#### THE PROBLEM:
Express every line from the rows below as a Markdown table with two columns, No. for the line number and Text for the line itself. Leave out blank lines.

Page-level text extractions

● ● ● ● ●

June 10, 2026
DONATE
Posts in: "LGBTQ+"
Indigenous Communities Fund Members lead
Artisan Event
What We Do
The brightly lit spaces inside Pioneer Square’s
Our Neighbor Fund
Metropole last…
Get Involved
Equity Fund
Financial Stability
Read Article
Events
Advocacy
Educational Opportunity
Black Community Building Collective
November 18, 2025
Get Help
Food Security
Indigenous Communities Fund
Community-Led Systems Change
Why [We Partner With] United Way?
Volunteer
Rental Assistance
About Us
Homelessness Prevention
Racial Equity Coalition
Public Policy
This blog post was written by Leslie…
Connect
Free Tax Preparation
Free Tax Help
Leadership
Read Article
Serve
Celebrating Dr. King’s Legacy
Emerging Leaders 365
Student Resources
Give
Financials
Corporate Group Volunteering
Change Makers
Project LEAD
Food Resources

● ● ● ● ●

#### FINISHED EXERCISE:
| No. | Text |
|---|---|
| 1 | June 10, 2026 |
| 2 | DONATE |
| 3 | Posts in: "LGBTQ+" |
| 4 | Indigenous Communities Fund Members lead |
| 5 | Artisan Event |
| 6 | What We Do |
| 7 | The brightly lit spaces inside Pioneer Square’s |
| 8 | Our Neighbor Fund |
| 9 | Metropole last… |
| 10 | Get Involved |
| 11 | Equity Fund |
| 12 | Financial Stability |
| 13 | Read Article |
| 14 | Events |
| 15 | Advocacy |
| 16 | Educational Opportunity |
| 17 | Black Community Building Collective |
| 18 | November 18, 2025 |
| 19 | Get Help |
| 20 | Food Security |
| 21 | Indigenous Communities Fund |
| 22 | Community-Led Systems Change |
| 23 | Why [We Partner With] United Way? |
| 24 | Volunteer |
| 25 | Rental Assistance |
| 26 | About Us |
| 27 | Homelessness Prevention |
| 28 | Racial Equity Coalition |
| 29 | Public Policy |
| 30 | This blog post was written by Leslie… |
| 31 | Connect |
| 32 | Free Tax Preparation |
| 33 | Free Tax Help |
| 34 | Leadership |
| 35 | Read Article |
| 36 | Serve |
| 37 | Celebrating Dr. King’s Legacy |
| 38 | Emerging Leaders 365 |
| 39 | Student Resources |
| 40 | Give |
| 41 | Financials |
| 42 | Corporate Group Volunteering |
| 43 | Change Makers |
| 44 | Project LEAD |
| 45 | Food Resources |